* **PROBLEM STATEMENT**
In the assignment text, change "data structure" to "container" and give the passage from "1. A good set" to "and triangulated faces." with that edit.

* **SUPPLIED TEXT**
-----

You are free to modify the provided hw1.cpp code as you see fit or to avoid it using entirely. Note that this file contains:

  1. A good set of CGAL headers and definitions for your code.
  2. A data structure to store each of your polyhedron’s vertices and faces while loading it, as well as its best-fitting plane and triangulated faces.
  3. Some sample code to parse the input file’s vertices.

This assignment needs to be implemented in C++. You can use any functions in the C++ standard library. From CGAL, you are only allowed to use functions in the packages 2D/3D Kernel, 2D Triangulations and Principal Component Analysis.

The input hw1 file format

The input file follows a custom hw1 file format which is structured as follows:

vertex header
vertices
faces header
faces

The vertex header starts with the number of vertices in the file (339 in station.hw1), just like the faces header starts the number of faces in the file (186 in station.hw1). You can ignore the other numbers in these lines.

The vertices are listed one after another and start with their id and then have their x, y and z coordinates. All of these elements are separated by a space and each vertex is stored in a separate line.

The faces are also listed one after another but use multiple lines. The first line of a face contains two elements: the number of its outer rings (always 1) and the number of its inner rings (ie holes). The next lines consist rings: first the face’s outer ring and then its inner rings (if any). Each ring is written in a separate line.

-----

* **DATASET CONTENT**
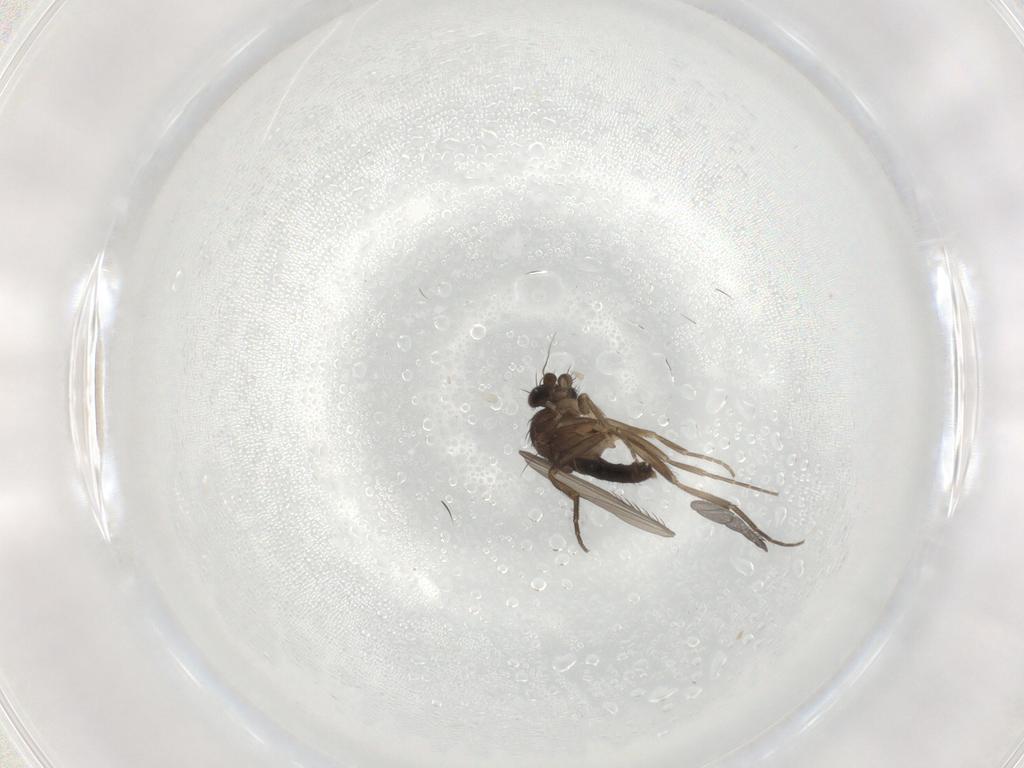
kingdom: Animalia
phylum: Arthropoda
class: Insecta
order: Diptera
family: Phoridae
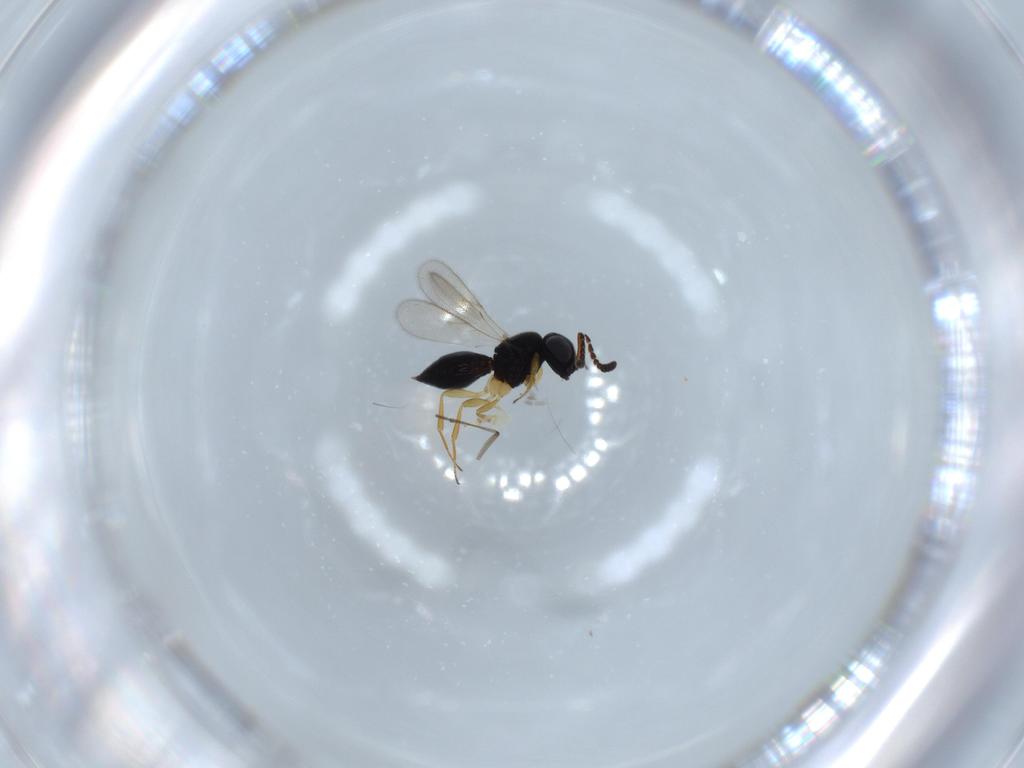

-----

* **RESPONSE**
1. A good set of CGAL headers and definitions for your code.
  2. A container to store each of your polyhedron’s vertices and faces while loading it, as well as its best-fitting plane and triangulated faces.